The GABranch method could not assert basal branches of the HIV and SIVcpz lineages to d N/d S > 1 categories. Therefore, directional selection leading to adaptive changes after interspecies transmission was not corroborated. Hence, the most likely explanation for the sites under positive selection within HIV lineages is diversifying selection on proteins. For instance, the positively selected sites inferred may account for different responses of the immunodeficiency virus to the immune system of their hosts, especially the cytotoxic T lymphocyte (CTL) response.

Some of the sites identified play roles in the HIV life cycle that were already described. For example, the N-terminal portion of HIV Vif (sites 1–64) binds to the viral RNA. This bound can be undone by interaction with Gag protein and is supposedly a mechanism of interaction between the viral RNA and Gag and, also, a way to maintain its correct folding and preserve it from cell inhibitors (Zhang et al. 2000). It is also essential to the packaging of Vif into virions, as part of the viral nucleoprotein complex (Khan et al. 2001). We found several sites in this part of the protein to be under positive selection (sites 36, 46, 61, and 63). Our analyses also confirmed positive selective pressures in the N-terminal (transmembrane) domain of the HIV-1M Vpu protein, which have been correlated with the efficiency of virus particle release from the plasma membrane of infected cells (Schubert et al. 1996).

It is noteworthy that some codons from HIV accessory genes inferred by our study have also been evidenced by Yang et al. (2003), such as codons 31 and 39 in HIV-1M vif and codon 84 in HIV-1M vpr. The consistency of the results from our study and that of Yang and collaborators strengthens the reliability of our estimates.

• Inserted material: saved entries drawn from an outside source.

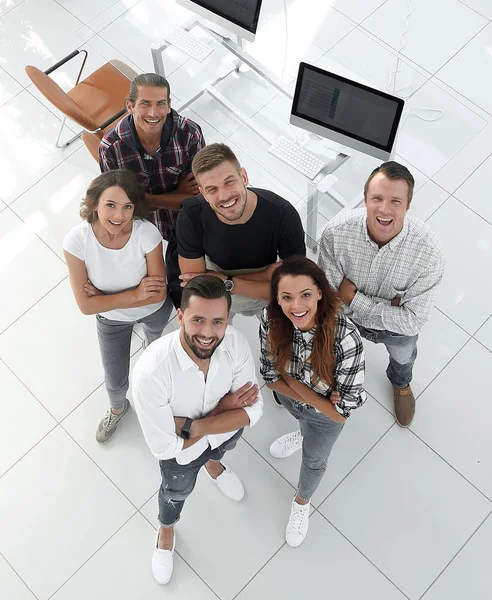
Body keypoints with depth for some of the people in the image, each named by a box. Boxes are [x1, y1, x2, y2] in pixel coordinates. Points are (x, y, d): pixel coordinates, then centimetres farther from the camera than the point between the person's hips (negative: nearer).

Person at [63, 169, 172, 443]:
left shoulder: (147, 233, -36)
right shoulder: (77, 241, -34)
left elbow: (159, 293, -27)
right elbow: (87, 305, -27)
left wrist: (104, 296, -30)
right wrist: (135, 294, -35)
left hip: (155, 311, 0)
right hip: (112, 320, 1)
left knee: (156, 335, 35)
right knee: (116, 381, 19)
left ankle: (153, 340, 74)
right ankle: (118, 408, 55)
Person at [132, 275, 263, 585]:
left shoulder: (236, 343, -34)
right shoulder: (151, 372, -45)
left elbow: (252, 410, -23)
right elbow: (165, 447, -34)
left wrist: (194, 426, -34)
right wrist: (222, 410, -32)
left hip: (226, 432, 2)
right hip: (181, 452, -2)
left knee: (220, 451, 38)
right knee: (178, 491, 30)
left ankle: (212, 464, 77)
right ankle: (166, 531, 66)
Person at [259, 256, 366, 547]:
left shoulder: (346, 339, -44)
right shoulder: (271, 320, -33)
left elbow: (339, 413, -34)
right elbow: (271, 376, -16)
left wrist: (289, 377, -31)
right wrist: (307, 396, -26)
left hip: (327, 415, -2)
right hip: (291, 398, 2)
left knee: (314, 460, 27)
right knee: (301, 418, 38)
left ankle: (302, 502, 61)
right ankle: (305, 434, 76)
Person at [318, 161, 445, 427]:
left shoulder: (429, 251, -40)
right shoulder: (336, 232, -37)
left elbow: (412, 320, -32)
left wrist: (355, 299, -34)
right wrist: (390, 304, -33)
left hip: (398, 327, 0)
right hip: (346, 318, 0)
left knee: (403, 358, 35)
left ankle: (401, 384, 71)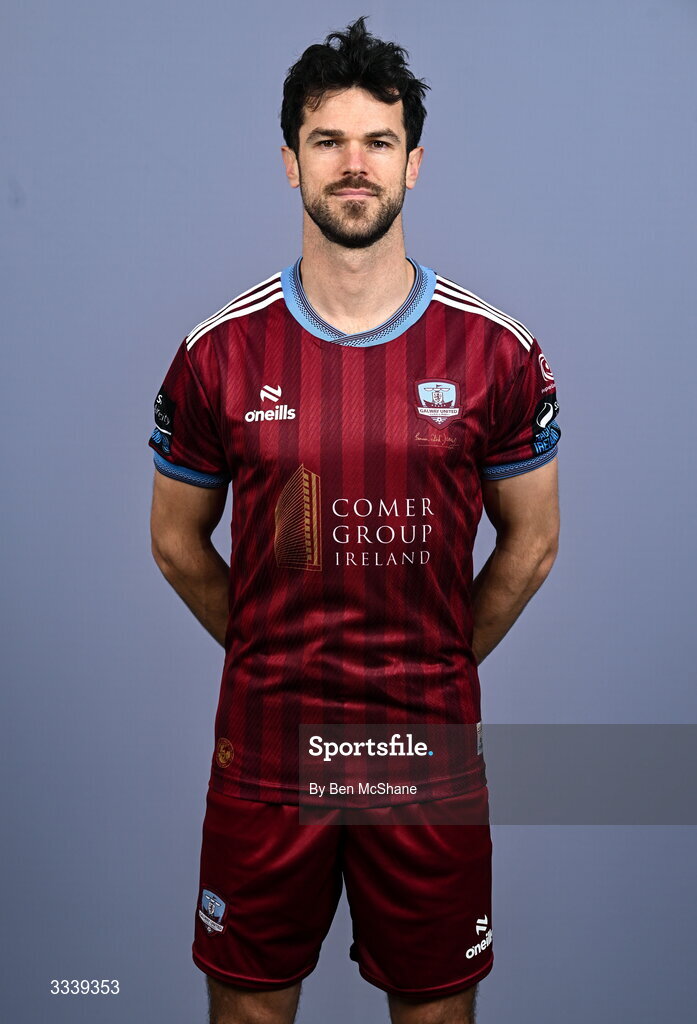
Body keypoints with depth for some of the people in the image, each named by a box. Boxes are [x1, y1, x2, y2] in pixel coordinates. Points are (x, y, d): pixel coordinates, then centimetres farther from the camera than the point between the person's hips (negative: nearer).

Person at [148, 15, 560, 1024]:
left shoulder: (497, 353, -5)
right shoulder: (219, 352, -5)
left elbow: (531, 542, 5)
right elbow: (178, 540, 7)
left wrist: (441, 666, 8)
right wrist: (267, 656, 8)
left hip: (432, 749, 0)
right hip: (263, 748, 1)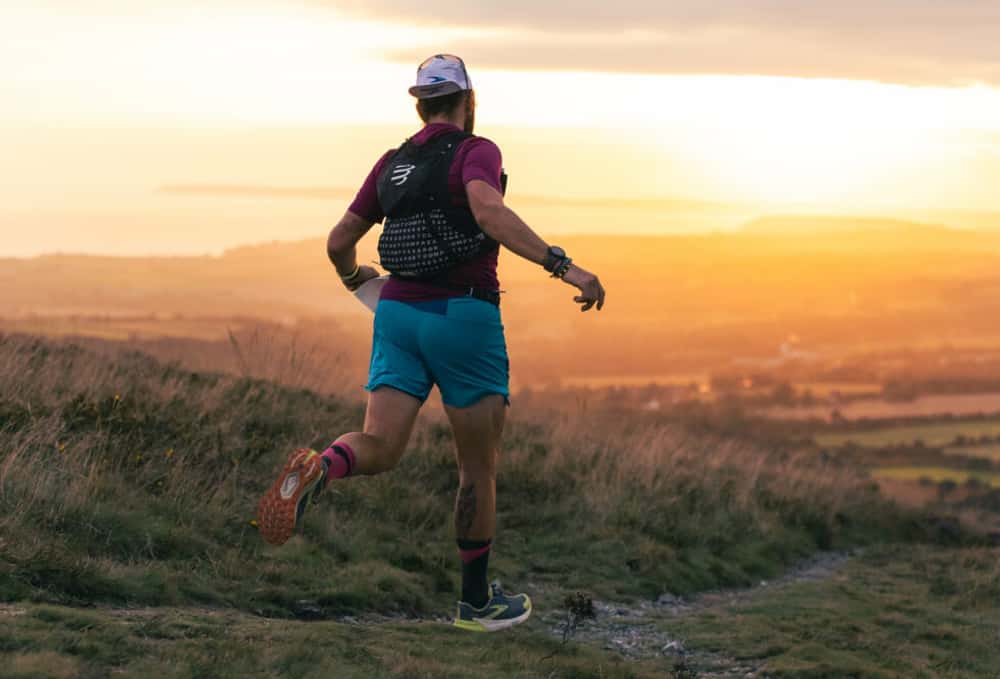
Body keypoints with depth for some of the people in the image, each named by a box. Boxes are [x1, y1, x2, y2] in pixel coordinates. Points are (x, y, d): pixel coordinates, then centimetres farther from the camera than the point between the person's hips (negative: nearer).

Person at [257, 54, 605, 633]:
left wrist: (354, 275, 39)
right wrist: (562, 265, -31)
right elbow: (489, 211, -26)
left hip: (398, 313, 5)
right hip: (465, 316, -4)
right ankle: (477, 601, 17)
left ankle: (320, 468, -40)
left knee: (379, 448, -4)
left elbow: (339, 242, 16)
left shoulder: (391, 164, 12)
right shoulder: (476, 151, -5)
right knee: (480, 466, 9)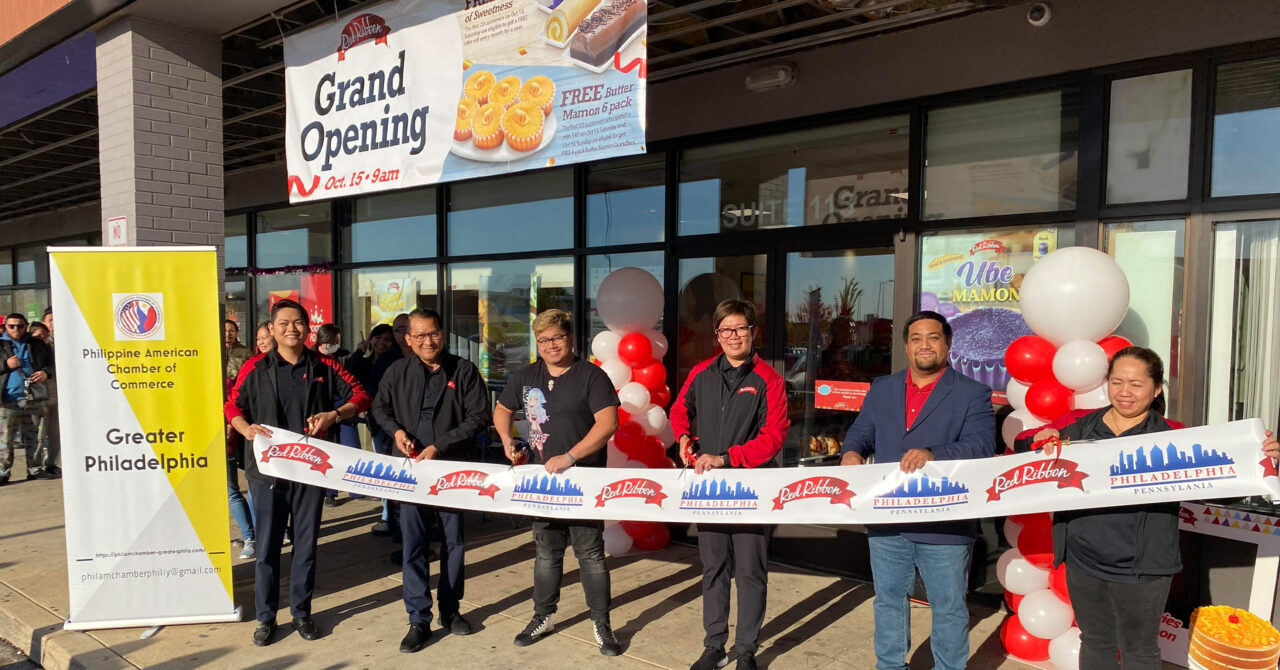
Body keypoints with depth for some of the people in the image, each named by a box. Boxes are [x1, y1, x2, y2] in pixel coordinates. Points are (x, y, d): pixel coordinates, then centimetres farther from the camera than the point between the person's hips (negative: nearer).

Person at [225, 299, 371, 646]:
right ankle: (266, 617, 22)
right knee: (267, 546, 6)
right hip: (268, 470, -1)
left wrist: (333, 415, -13)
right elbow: (232, 406, 6)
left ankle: (301, 612, 26)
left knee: (306, 545, 10)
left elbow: (360, 396, 3)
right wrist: (246, 428, -14)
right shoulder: (256, 367, -1)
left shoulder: (324, 366, 1)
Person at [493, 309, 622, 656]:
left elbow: (608, 422, -19)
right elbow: (502, 410, 22)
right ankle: (543, 617, 32)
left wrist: (569, 456, -24)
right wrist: (507, 440, 2)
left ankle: (602, 624, 16)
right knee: (546, 553, 16)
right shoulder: (525, 377, 7)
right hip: (541, 478, 5)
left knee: (590, 554, 3)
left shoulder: (591, 376, -10)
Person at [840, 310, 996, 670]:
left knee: (948, 608, 11)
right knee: (888, 600, 18)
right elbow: (860, 433, 10)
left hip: (945, 524, -4)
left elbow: (981, 445, -14)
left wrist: (933, 454, -30)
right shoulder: (881, 389, 10)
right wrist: (851, 452, -13)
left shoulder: (973, 393, -3)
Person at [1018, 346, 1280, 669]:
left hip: (1139, 569, -2)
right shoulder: (1076, 424, 0)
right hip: (1082, 562, 3)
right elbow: (1020, 442, 3)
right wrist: (1040, 437, -18)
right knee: (1094, 642, 21)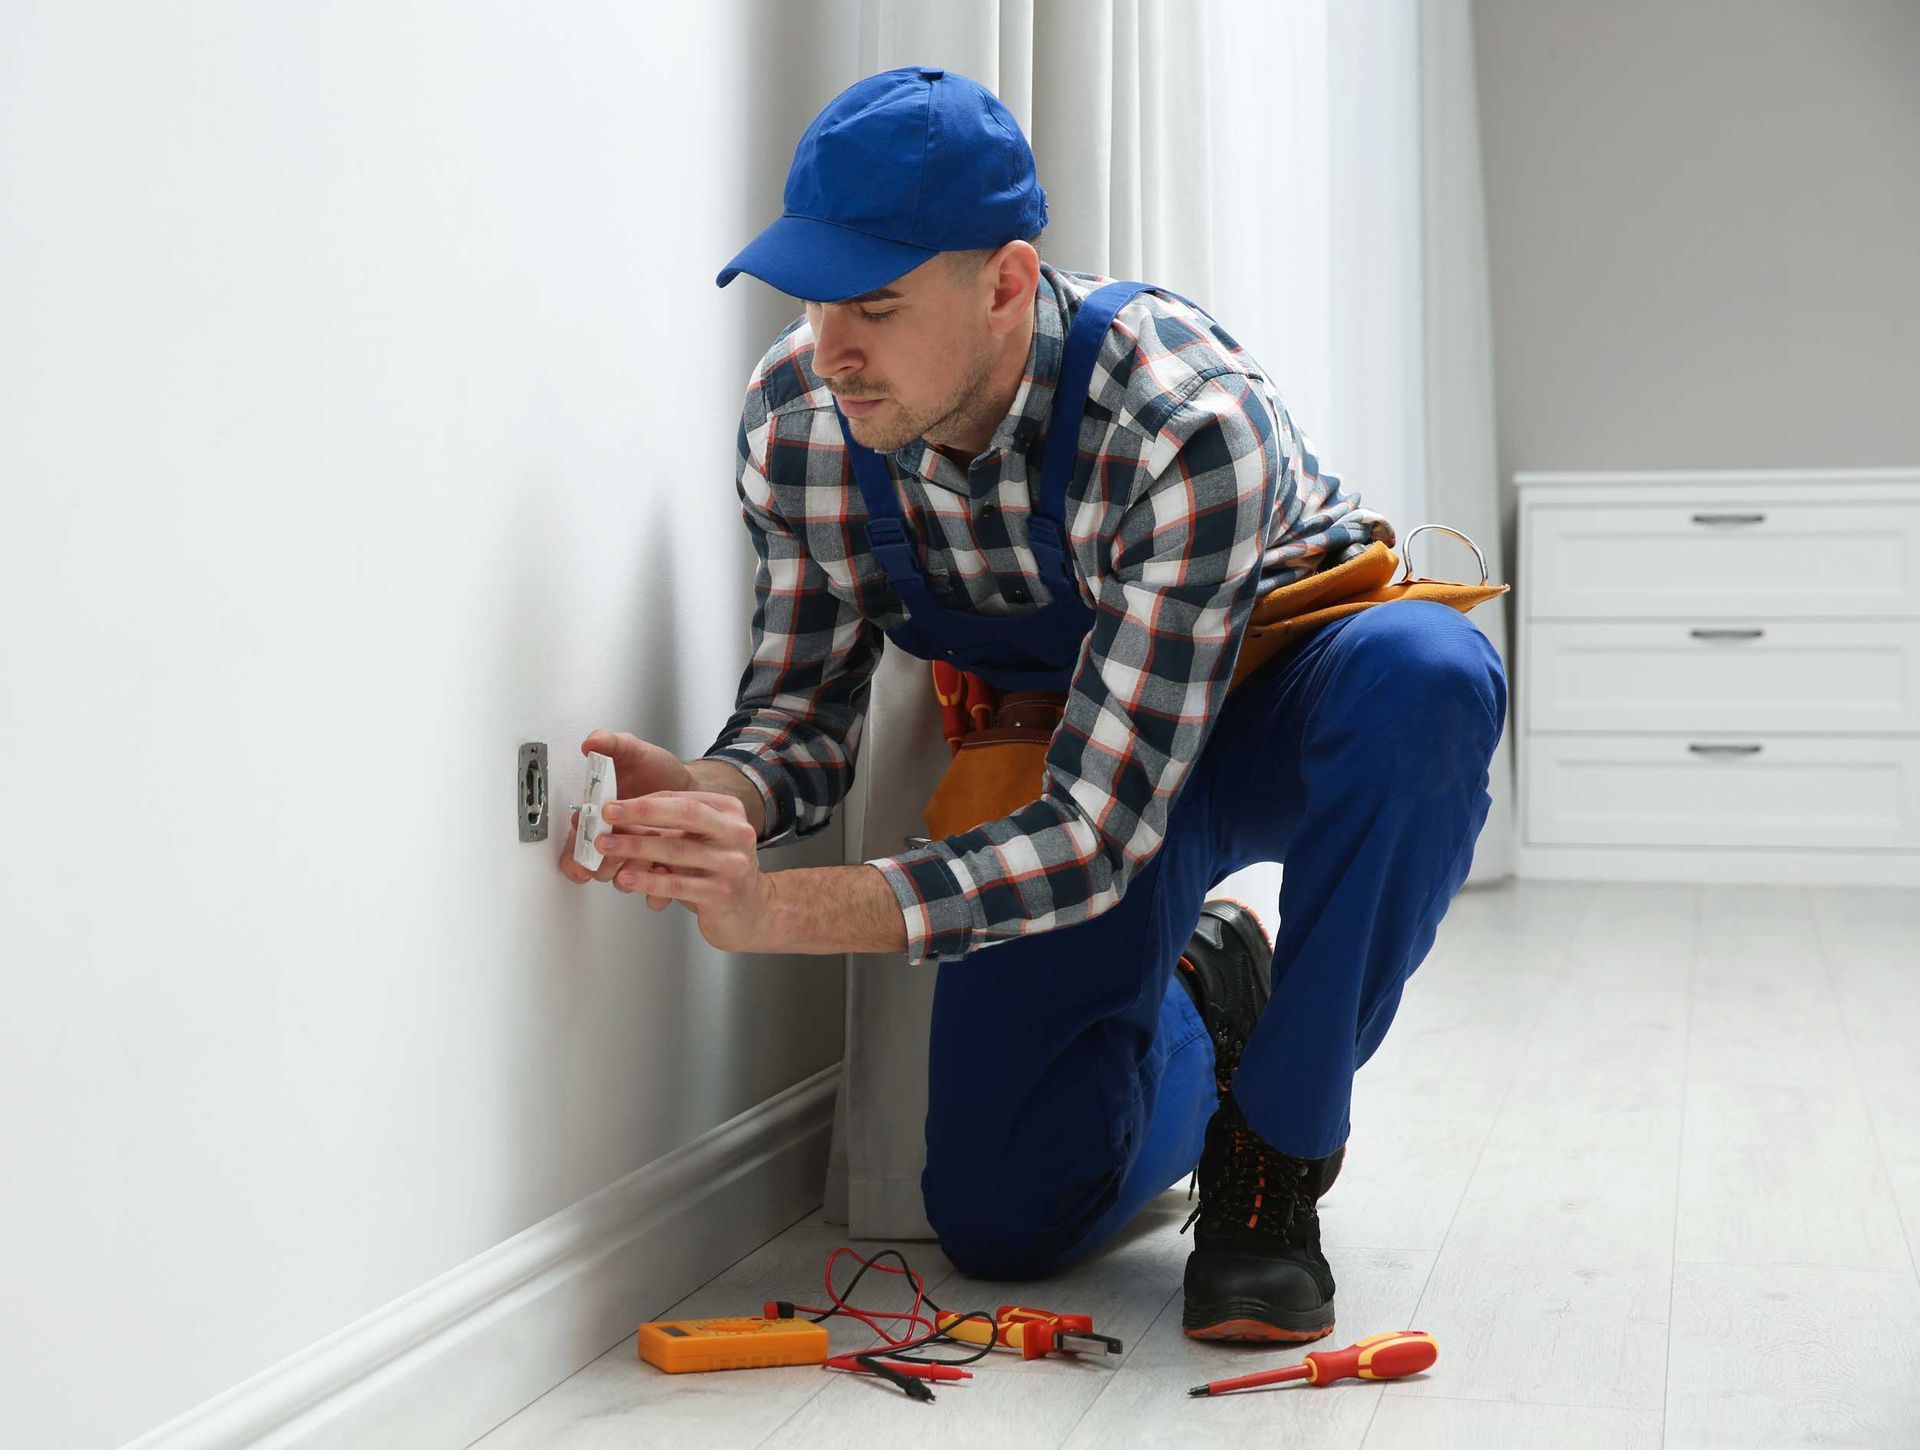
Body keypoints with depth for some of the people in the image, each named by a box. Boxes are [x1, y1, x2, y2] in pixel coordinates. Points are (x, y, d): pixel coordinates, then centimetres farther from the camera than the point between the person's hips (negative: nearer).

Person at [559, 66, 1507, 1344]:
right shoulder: (797, 421, -20)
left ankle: (1276, 1154, -20)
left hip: (1295, 709, -3)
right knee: (1002, 1219, -7)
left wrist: (778, 912, -46)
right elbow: (808, 708, -10)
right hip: (1061, 746, 4)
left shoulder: (1188, 423, -37)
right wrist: (719, 796, -35)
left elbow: (1101, 830, -37)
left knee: (1429, 672, -40)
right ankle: (1200, 1010, 25)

As stated previously, although accessory proteins are not structural, they interact with several cellular pathways. Substitutions in these genes, particularly in sites under positive selection, might be governing keys to viral infection and onset of disease in different species. This reason reinforces the need to understand accessory proteins under a comparative scenario, as their evolution and response to selective pressures are probably unique from the HIV perspective. The knowledge of the differences between immune system responses in both HIV and SIV hosts might lead us to a better understanding of the success of viral pathogenesis of HIV in humans and why chimpanzees do not develop AIDS.